Germany is planning to possibly resume counter-espionage measures against several Western allies, according to a report in the news magazine Spiegel. The report said British and US embassies could be targeted.

BdV building in Cologne. Photo: Oliver Berg/dpa +++(c)
Image: picture-alliance/dpa

Germany is debating plans to expand its counter-espionage personnel and conduct "foundational monitoring" of the embassies of such nations as the United States and Britain, Spiegel said in its report on Sunday.

The operations would include the tracking of US agents operating under diplomatic cover on German soil, the report said.

The alleged plans come in the wake of revelations since June that the US National Security Agency (NSA) had carried out massive electronic surveillance in Germany, including monitoring a non-government mobile phone used by Chancellor Angela Merkel.

The head of the German domestic intelligence service, the BfV (headquarters shown above), Hans-Georg Maassen, had already suggested last year that Germany might be considering enlarging its counter-espionage operations in light of the revelations.

Maassen said in November that Germany needed to "adjust counter-espionage and take a 360-degree view."
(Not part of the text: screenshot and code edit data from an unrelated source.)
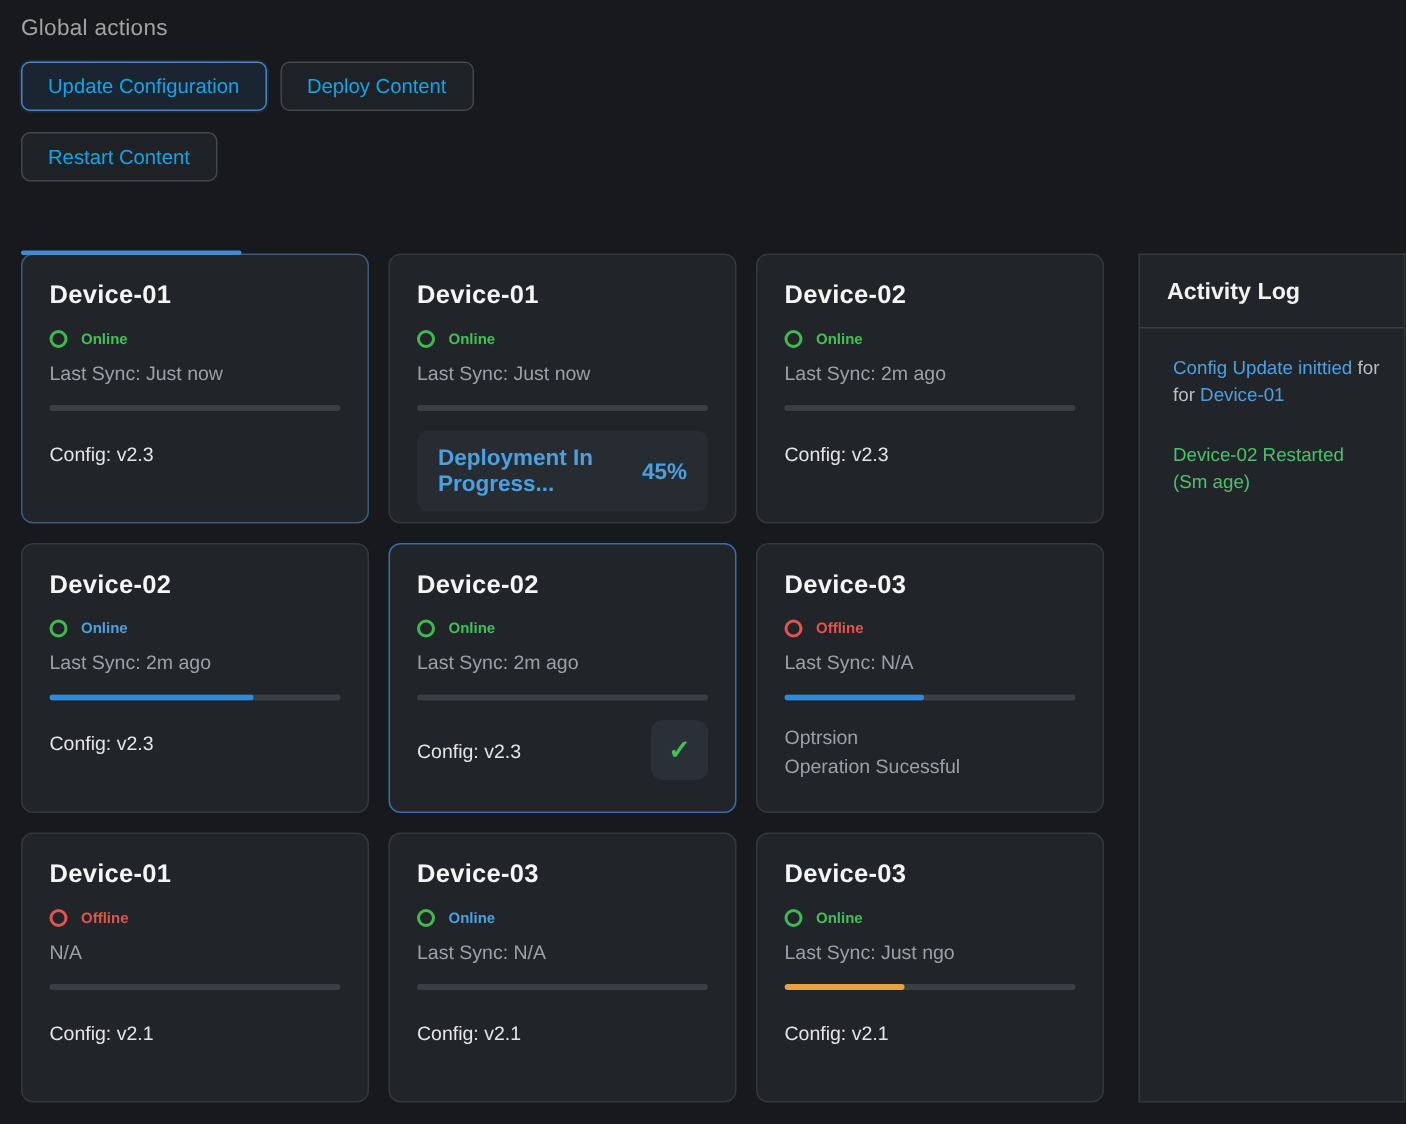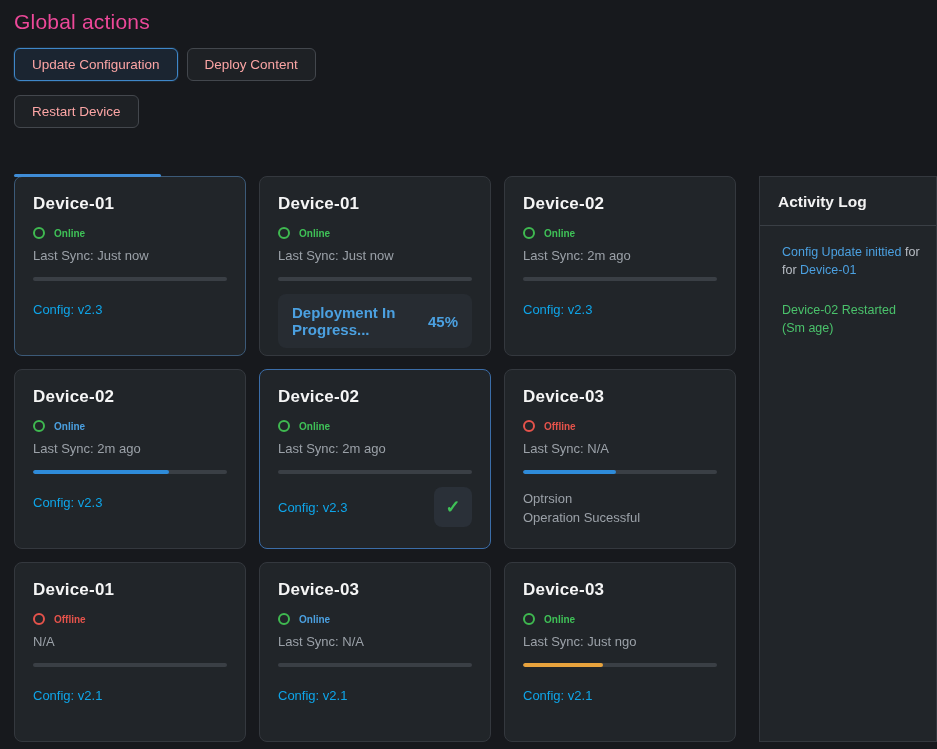--- a/index.html
+++ b/index.html
@@ -6,25 +6,25 @@
   html, body { width: 937px; height: 749px; }
   body {
     background: #17191d;
     font-family: "Liberation Sans", sans-serif;
     color: #e6e6e6;
     overflow: hidden;
   }
   .page { padding: 10px 0 0 14px; }
 
   
-  .global-title { font-size: 21px; font-weight: 400; color: #ec4899; letter-spacing: .2px; }
+  .global-title { font-size: 15px; font-weight: 400; color: #a3a3a3; letter-spacing: .2px; }
   .btn-row { display: flex; gap: 9px; margin-top: 14px; }
   .btn {
     height: 33px; display: inline-flex; align-items: center; justify-content: center;
-    padding: 0 17px; border-radius: 6px; font-size: 13.5px; color: #fca5a5;
+    padding: 0 17px; border-radius: 6px; font-size: 13.5px; color: #0ea5e9;
     background: #1e2125; border: 1px solid #43474d; cursor: pointer;
   }
   .btn.primary { border: 1px solid #3f87c9; background: #1b2531; box-shadow: 0 0 0 1px rgba(63,135,201,.15); }
 
   
   .layout { display: flex; margin-top: 48px; align-items: flex-end; }
   .grid {
     display: grid;
     grid-template-columns: repeat(3, 232px);
     grid-auto-rows: 180px;
@@ -43,21 +43,21 @@
     position: absolute; top: -3px; left: -1px; height: 3px;
     background: #3f8cd6; border-radius: 2px;
   }
   .card h2 { font-size: 17px; font-weight: 700; color: #f5f5f5; letter-spacing: .2px; }
   .status { display: flex; align-items: center; gap: 9px; margin-top: 13px; }
   .dot { width: 12px; height: 12px; border-radius: 50%; border: 2px solid #3fb950; }
   .status-label { font-size: 10px; font-weight: 600; }
   .sync { margin-top: 9px; font-size: 13px; color: #9ba1a8; }
   .bar { margin-top: 14px; height: 4px; border-radius: 2px; background: #3a3f45; overflow: hidden; }
   .bar .fill { height: 100%; border-radius: 2px; }
-  .config { margin-top: 21px; font-size: 13px; color: #0ea5e9; }
+  .config { margin-top: 21px; font-size: 13px; color: #e5e5e5; }
   .config-row { margin-top: 13px; display: flex; align-items: center; justify-content: space-between; }
   .config-row .config { margin-top: 0; }
   .check-btn {
     width: 38px; height: 40px; border-radius: 8px; background: #2a3038;
     display: flex; align-items: center; justify-content: center;
     color: #3fc157; font-size: 18px; font-weight: 700; cursor: pointer; border: none;
   }
   .badge {
     margin-top: 13px; background: #272c32; border-radius: 8px;
     padding: 10px 14px; display: flex; align-items: center; justify-content: space-between;
@@ -81,21 +81,21 @@
 
 <div class="page">
 
   <div class="global-title">Global actions</div>
 
   <div class="btn-row">
     <button class="btn primary">Update Configuration</button>
     <button class="btn">Deploy Content</button>
   </div>
   <div class="btn-row">
-    <button class="btn">Restart Device</button>
+    <button class="btn">Restart Content</button>
   </div>
 
   <div class="layout">
     <div class="grid">
 
       <div class="card sel-top">
         <div class="top-line" style="width: 64%;"></div>
         <h2>Device-01</h2>
         <div class="status">
           <span class="dot" style="border-color: rgb(63, 185, 80);"></span>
Spiegel said Merkel's office, the Interior Minstry and Foreign Ministry would all have to agree to give the green light to the enhanced counter-intelligence measures.

German indignation

Since the revelations by NSA whistleblower Edward Snowden, Germany has voiced dissatisfaction with Washington and London's lack of readiness to emulate its strict privacy regulations. Washington has also been reluctant to agree to a blanket no-mutual-spying pact sought by Berlin.

Merkel said in a podcast on Saturday that she would address privacy issues this week on a visit to Paris, with one aim being the establishment of secure European communication networks independent of the US.

Germany already closely monitors intelligence operations by China, Russia and North Korea, but has in the past largely exempted those of its own allies from any surveillance.

Spiegel quoted Clemens Binninger from Merkel's Christian Democrats and chairman of the parliamentary oversight committee on intelligence as saying, "We need to cease the differentiation and treat them all the same way."

The magazine said Germany's other main counter-espionage agency, the joint armed forces intelligence service MAD, was also reviewing whether it, too, should subject allies' intelligence operations to increased scrutiny.